Theory of Deep Learning III : the non-overfitting puzzle

A main puzzle of deep networks revolves around the apparent absence of overfitting intended as robustness of the expected error against overparametrization, despite the large capacity demonstrated by zero training error on randomly labeled data. In this note, we show that the dynamics associated to gradient descent minimization of nonlinear networks is topologically equivalent, near the asymptotically stable minima of the empirical error, to a gradient system in a quadratic potential with a degenerate (for square loss) or almost degenerate (for logistic or crossentropy loss) Hessian. The proposition depends on the qualitative theory of dynamical systems and is supported by numerical results. The result extends to deep nonlinear networks two key properties of gradient descent for linear networks, that have been recently recognized (1) to provide a form of implicit regularization: 1. For classification, which is the main application of today’s deep networks, there is asymptotic convergence to the maximum margin solution by minimization of loss functions such as the logistic, the cross entropy and the exp-loss . The maximum margin solution guarantees good classification error for “low noise” datasets. Importantly, this property holds independently of the initial conditions. Because of this property, our proposition guarantees a maximum margin solution also for deep nonlinear networks. 2. Gradient descent enforces a form of implicit regularization controlled by the number of iterations, and asymptotically converges to the minimum norm solution for appropriate initial conditions of gradient descent.

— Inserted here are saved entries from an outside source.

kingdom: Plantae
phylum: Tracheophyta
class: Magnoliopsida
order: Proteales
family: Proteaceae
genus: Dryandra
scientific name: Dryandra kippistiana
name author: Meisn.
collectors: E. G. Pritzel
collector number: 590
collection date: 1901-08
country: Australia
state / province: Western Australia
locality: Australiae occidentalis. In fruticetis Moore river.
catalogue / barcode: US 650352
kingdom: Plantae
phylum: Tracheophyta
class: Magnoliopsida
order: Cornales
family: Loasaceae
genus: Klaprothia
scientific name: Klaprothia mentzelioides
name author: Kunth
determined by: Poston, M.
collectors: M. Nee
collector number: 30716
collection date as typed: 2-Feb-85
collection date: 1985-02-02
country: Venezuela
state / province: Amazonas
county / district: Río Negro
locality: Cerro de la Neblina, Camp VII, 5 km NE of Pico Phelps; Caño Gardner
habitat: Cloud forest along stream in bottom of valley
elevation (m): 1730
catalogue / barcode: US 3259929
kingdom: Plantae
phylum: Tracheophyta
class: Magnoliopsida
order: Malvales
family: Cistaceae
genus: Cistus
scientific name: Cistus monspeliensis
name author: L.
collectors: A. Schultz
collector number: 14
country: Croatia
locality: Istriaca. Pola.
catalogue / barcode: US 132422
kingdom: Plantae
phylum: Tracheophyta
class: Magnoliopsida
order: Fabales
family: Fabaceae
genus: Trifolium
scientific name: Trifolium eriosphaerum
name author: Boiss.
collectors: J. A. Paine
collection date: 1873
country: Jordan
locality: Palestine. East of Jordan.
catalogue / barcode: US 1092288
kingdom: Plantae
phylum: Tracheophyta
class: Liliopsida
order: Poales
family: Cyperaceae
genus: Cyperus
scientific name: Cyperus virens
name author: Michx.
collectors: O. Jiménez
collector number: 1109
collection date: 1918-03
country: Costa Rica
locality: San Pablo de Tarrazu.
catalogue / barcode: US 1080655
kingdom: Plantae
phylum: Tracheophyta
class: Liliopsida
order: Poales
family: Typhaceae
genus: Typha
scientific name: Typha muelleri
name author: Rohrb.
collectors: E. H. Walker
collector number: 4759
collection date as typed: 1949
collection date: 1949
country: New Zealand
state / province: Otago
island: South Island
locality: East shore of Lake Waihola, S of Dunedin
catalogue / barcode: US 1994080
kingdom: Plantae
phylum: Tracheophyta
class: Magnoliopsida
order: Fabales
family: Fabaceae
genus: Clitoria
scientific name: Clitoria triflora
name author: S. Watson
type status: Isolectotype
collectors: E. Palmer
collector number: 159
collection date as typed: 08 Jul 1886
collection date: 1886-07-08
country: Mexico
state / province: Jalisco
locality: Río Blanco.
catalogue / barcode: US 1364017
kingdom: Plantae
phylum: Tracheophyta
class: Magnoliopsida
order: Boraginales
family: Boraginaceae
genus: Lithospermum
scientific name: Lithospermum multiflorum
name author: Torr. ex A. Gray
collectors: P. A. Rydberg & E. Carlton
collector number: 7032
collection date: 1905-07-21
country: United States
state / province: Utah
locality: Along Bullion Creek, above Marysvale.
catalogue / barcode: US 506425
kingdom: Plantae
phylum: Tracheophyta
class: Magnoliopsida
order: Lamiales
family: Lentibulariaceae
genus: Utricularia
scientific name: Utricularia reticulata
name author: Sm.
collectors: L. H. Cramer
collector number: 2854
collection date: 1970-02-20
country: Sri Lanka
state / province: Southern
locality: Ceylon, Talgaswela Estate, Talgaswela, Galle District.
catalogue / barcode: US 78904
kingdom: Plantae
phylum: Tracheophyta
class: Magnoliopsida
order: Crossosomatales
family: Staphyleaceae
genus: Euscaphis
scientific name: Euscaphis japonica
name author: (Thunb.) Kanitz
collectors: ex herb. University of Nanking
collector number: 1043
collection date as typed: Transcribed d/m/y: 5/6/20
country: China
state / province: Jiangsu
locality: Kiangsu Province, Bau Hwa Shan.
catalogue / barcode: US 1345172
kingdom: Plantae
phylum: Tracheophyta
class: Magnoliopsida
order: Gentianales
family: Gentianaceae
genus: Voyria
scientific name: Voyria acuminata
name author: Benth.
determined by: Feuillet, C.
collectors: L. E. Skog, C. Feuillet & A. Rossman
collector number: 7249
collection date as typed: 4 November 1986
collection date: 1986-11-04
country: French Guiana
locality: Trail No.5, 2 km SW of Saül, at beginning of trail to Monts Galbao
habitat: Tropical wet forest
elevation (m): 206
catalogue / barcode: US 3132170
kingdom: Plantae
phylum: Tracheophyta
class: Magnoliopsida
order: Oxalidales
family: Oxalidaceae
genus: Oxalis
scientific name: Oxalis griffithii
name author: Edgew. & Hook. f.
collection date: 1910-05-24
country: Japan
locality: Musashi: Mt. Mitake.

This implies that there is usually an optimum early stopping that avoids overfitting of the expected risk. This property, valid for the square loss and many other loss functions, is relevant especially for regression. In the case of deep nonlinear networks the solution however is not expected to be strictly minimum norm, unlike the linear case. The robustness to overparametrization has suggestive implications for the robustness of the architecture of deep convolutional networks with respect to the curse of dimensionality.